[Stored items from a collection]
==============================
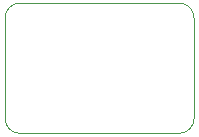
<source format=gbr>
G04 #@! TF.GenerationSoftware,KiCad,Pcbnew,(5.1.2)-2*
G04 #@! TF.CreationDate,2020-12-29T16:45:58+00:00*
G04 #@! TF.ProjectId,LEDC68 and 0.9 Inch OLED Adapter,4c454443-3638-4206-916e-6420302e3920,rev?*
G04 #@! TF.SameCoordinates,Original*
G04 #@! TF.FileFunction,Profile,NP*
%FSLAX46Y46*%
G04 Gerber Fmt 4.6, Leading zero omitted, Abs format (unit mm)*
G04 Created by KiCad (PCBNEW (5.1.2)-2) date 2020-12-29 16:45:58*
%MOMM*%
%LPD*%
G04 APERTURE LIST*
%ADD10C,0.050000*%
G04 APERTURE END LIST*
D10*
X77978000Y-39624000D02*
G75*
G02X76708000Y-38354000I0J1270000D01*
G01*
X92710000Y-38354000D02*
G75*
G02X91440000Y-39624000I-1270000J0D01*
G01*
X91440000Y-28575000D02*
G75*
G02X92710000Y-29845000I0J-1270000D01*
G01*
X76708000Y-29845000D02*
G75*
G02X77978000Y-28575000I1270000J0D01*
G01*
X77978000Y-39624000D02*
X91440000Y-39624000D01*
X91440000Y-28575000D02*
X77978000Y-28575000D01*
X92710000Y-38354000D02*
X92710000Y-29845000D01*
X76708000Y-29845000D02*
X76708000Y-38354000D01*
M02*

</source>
==============================
WHAT IS EXPECTED:
A verbatim reproduction of each entry is expected, with every picture omitted.

ANSWER TO THIS EXERCISE:
<source format=gbr>
G04 #@! TF.GenerationSoftware,KiCad,Pcbnew,(5.1.2)-2*
G04 #@! TF.CreationDate,2020-12-29T16:45:58+00:00*
G04 #@! TF.ProjectId,LEDC68 and 0.9 Inch OLED Adapter,4c454443-3638-4206-916e-6420302e3920,rev?*
G04 #@! TF.SameCoordinates,Original*
G04 #@! TF.FileFunction,Profile,NP*
%FSLAX46Y46*%
G04 Gerber Fmt 4.6, Leading zero omitted, Abs format (unit mm)*
G04 Created by KiCad (PCBNEW (5.1.2)-2) date 2020-12-29 16:45:58*
%MOMM*%
%LPD*%
G04 APERTURE LIST*
%ADD10C,0.050000*%
G04 APERTURE END LIST*
D10*
X77978000Y-39624000D02*
G75*
G02X76708000Y-38354000I0J1270000D01*
G01*
X92710000Y-38354000D02*
G75*
G02X91440000Y-39624000I-1270000J0D01*
G01*
X91440000Y-28575000D02*
G75*
G02X92710000Y-29845000I0J-1270000D01*
G01*
X76708000Y-29845000D02*
G75*
G02X77978000Y-28575000I1270000J0D01*
G01*
X77978000Y-39624000D02*
X91440000Y-39624000D01*
X91440000Y-28575000D02*
X77978000Y-28575000D01*
X92710000Y-38354000D02*
X92710000Y-29845000D01*
X76708000Y-29845000D02*
X76708000Y-38354000D01*
M02*

</source>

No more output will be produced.